Please give back, word for word, only the lines starting at the one containing "fx_px: 1917" and ending at the one containing "exposure_s: 1/100" within the material below.

→ EXERCISE MATERIALS
· · · · ·

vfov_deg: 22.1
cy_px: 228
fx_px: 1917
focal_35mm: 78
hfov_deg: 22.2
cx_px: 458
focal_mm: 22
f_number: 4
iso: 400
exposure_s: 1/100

· · · · ·

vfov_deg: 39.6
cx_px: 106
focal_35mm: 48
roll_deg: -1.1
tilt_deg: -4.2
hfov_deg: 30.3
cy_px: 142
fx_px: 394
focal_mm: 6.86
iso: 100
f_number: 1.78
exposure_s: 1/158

· · · · ·

→ TASK ANSWER
fx_px: 1917
focal_35mm: 78
hfov_deg: 22.2
cx_px: 458
focal_mm: 22
f_number: 4
iso: 400
exposure_s: 1/100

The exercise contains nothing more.